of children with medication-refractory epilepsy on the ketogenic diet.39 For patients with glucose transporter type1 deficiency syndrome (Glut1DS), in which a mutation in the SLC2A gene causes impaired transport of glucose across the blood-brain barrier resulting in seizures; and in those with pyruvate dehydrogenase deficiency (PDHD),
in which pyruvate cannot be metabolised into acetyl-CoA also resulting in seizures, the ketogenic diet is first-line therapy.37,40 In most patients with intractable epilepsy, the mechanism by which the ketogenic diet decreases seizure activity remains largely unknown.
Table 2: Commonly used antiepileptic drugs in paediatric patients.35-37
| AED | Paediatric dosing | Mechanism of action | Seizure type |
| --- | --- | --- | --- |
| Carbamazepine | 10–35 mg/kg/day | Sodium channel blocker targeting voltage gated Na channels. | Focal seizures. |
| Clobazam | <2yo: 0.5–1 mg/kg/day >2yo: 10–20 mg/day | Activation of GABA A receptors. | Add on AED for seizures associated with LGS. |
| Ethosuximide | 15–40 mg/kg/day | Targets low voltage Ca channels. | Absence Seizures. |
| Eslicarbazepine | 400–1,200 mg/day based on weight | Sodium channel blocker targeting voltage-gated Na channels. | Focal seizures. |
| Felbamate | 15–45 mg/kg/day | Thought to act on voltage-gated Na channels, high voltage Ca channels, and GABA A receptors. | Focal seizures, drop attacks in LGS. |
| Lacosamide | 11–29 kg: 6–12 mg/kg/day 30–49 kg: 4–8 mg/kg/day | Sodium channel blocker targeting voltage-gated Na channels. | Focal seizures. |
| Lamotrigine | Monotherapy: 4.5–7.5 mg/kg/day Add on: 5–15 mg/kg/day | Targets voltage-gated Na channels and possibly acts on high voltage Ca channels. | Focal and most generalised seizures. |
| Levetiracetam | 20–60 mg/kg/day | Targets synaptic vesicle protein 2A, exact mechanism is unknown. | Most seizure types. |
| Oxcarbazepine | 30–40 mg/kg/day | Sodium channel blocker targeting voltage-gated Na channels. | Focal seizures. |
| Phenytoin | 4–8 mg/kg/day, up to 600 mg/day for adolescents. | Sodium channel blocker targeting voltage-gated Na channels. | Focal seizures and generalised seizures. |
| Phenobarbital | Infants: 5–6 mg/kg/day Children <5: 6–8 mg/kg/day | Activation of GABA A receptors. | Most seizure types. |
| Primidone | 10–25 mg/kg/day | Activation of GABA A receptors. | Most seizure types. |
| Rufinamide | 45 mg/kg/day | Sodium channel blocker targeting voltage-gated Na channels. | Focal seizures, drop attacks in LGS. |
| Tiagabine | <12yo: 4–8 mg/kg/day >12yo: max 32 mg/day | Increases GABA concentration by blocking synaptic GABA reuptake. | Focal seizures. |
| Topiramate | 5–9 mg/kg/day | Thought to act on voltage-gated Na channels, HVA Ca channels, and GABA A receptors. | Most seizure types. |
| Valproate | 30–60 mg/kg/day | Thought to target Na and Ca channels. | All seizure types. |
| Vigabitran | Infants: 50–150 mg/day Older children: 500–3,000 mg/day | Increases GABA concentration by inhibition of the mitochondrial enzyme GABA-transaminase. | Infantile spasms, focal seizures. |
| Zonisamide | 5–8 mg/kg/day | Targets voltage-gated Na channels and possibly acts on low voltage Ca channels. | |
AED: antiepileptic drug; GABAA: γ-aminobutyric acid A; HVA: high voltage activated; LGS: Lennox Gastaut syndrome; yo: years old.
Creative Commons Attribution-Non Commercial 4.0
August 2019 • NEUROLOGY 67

----

WORK TASK:
Where a line above holds the string "possibly", show that line.

ANSWER TO THE PROBLEM:
| Lamotrigine | Monotherapy: 4.5–7.5 mg/kg/day Add on: 5–15 mg/kg/day | Targets voltage-gated Na channels and possibly acts on high voltage Ca channels. | Focal and most generalised seizures. |
| Zonisamide | 5–8 mg/kg/day | Targets voltage-gated Na channels and possibly acts on low voltage Ca channels. | |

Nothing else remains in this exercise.